** START Text extract **

# Drill Sergeant



## skribs (Nov 23, 2013)

A drill sergeant is getting ready to teach Combatives to a bunch of new recruits.  He asks the crowd standing at attention in front of him "do any of you good-fer-nothing bunch of rejects think they can whip me?"

One man in the back raises his hand and yells "I do, sir!"  The recruit was _big_.  6-foot-5, almost 300 pounds of pure muscle.  He cracked his knuckles as he walked up through the formation to stand in front of the drill sergeant.

The sergeant looks back at the rest of the recruits, and (thinking quickly) says, "alright, this is my new assistant.  Do any of you think you can whip both of us?"


----------



## Takai (Nov 23, 2013)

Classic.


----------



## Carol (Nov 23, 2013)

Nice one!


----------



## seasoned (Nov 23, 2013)

Nice...........:lfao:


----------



## donald1 (Nov 23, 2013)

Not if he's like the drill sergeant I'm thinking of the guy I'm thinking about was mean heed probably make an example of someone quicker than he could say pushups


----------



## skribs (Nov 23, 2013)

I think it's a perfect example of how to fight without fighting


----------



## donald1 (Nov 23, 2013)

True and a little funny too


----------

** END Text extract **

> **Short task 1**
Answer these about the drill sergeant thread, one line each:
(a) What is the drill sergeant getting ready to teach the new recruits?
(b) How tall is the recruit who raises his hand?
(c) According to skribs' later post, what is the joke a perfect example of?
> **Short task 2**
Return the stretch of the drill sergeant thread from "One man in the" through "Takai (Nov 23, 2013)", copied verbatim.
> **Short task 3**
In one to three sentences, explain why donald1, in the drill sergeant thread, doubts the sergeant would handle the recruit as the joke describes.

** START Given entries **

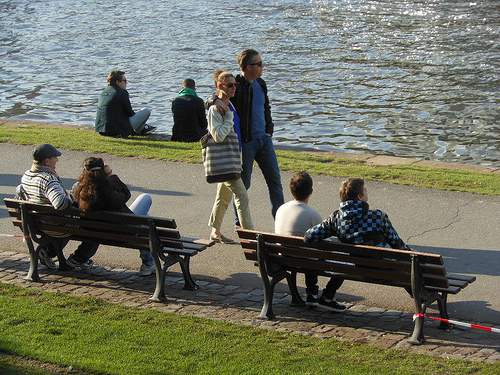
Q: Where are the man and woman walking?
A: Along the water.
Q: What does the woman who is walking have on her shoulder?
A: A bag.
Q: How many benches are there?
A: Two.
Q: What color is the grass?
A: Green.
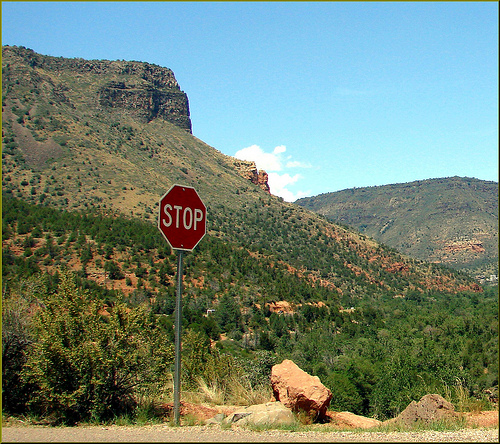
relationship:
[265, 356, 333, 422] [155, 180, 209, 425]
rock near stop sign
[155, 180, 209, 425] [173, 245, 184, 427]
stop sign connected to pole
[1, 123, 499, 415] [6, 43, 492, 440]
trees on mountainside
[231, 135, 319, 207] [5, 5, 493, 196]
clouds in sky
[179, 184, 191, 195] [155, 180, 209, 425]
bolt holding stop sign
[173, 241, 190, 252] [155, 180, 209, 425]
bolt holding stop sign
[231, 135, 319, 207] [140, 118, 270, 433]
clouds behind mountain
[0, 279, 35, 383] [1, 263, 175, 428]
bush surrounded by bush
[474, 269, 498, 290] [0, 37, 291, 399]
buildings behind mountain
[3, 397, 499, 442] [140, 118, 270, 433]
road shoulder in mountain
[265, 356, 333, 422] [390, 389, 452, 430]
rock by rock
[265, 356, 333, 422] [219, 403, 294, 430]
rock by rock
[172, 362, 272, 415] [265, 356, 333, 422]
brush by rock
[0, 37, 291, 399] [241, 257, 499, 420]
mountain overlooking prairie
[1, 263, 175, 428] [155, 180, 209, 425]
bush near stop sign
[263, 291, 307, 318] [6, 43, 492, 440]
patch on mountainside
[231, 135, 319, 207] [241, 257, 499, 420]
clouds overlooking prairie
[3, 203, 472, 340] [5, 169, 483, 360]
bushes dotting foot of hill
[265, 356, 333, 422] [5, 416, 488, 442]
rock laying on path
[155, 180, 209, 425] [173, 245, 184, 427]
stop sign on pole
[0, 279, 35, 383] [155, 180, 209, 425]
bush near stop sign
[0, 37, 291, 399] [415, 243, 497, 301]
mountain overlooking valley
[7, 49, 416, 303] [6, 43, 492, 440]
vegetation on mountainside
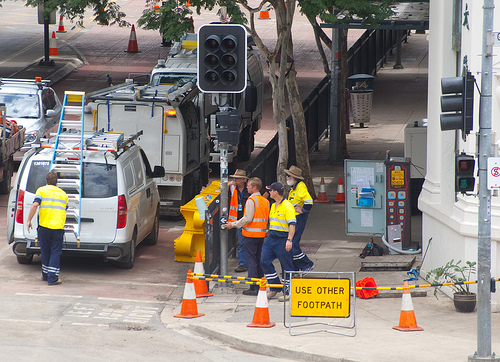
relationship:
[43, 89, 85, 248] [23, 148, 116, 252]
blue/yellow ladder on truck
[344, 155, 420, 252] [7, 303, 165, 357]
box on street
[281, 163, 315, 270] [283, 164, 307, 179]
guy wearing hat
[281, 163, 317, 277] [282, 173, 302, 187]
guy with beard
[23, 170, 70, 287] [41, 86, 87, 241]
guy holding ladder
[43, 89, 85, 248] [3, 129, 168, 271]
blue/yellow ladder on truck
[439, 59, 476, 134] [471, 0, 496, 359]
traffic light attached to pole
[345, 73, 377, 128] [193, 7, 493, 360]
can on sidewalk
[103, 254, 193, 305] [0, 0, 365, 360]
part of a road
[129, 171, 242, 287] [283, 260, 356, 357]
part of a banner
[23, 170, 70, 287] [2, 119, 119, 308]
guy loading ladder on van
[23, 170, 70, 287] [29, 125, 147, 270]
guy reaching towards ladder on back of van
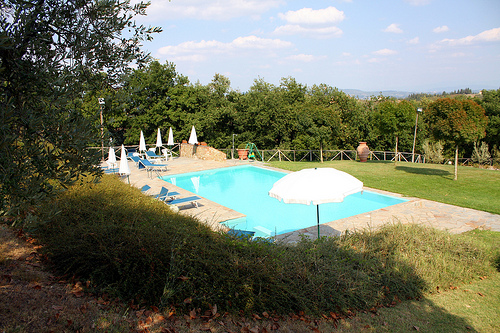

** END Given entries **

> **Worked solution 1**
(a) Combatives.
(b) 6-foot-5.
(c) How to fight without fighting.

> **Worked solution 2**
One man in the back raises his hand and yells "I do, sir!"  The recruit was _big_.  6-foot-5, almost 300 pounds of pure muscle.  He cracked his knuckles as he walked up through the formation to stand in front of the drill sergeant.

The sergeant looks back at the rest of the recruits, and (thinking quickly) says, "alright, this is my new assistant.  Do any of you think you can whip both of us?"


----------



## Takai (Nov 23, 2013)

> **Worked solution 3**
The drill sergeant donald1 has in mind was mean. He would probably make an example of someone quicker than he could say pushups.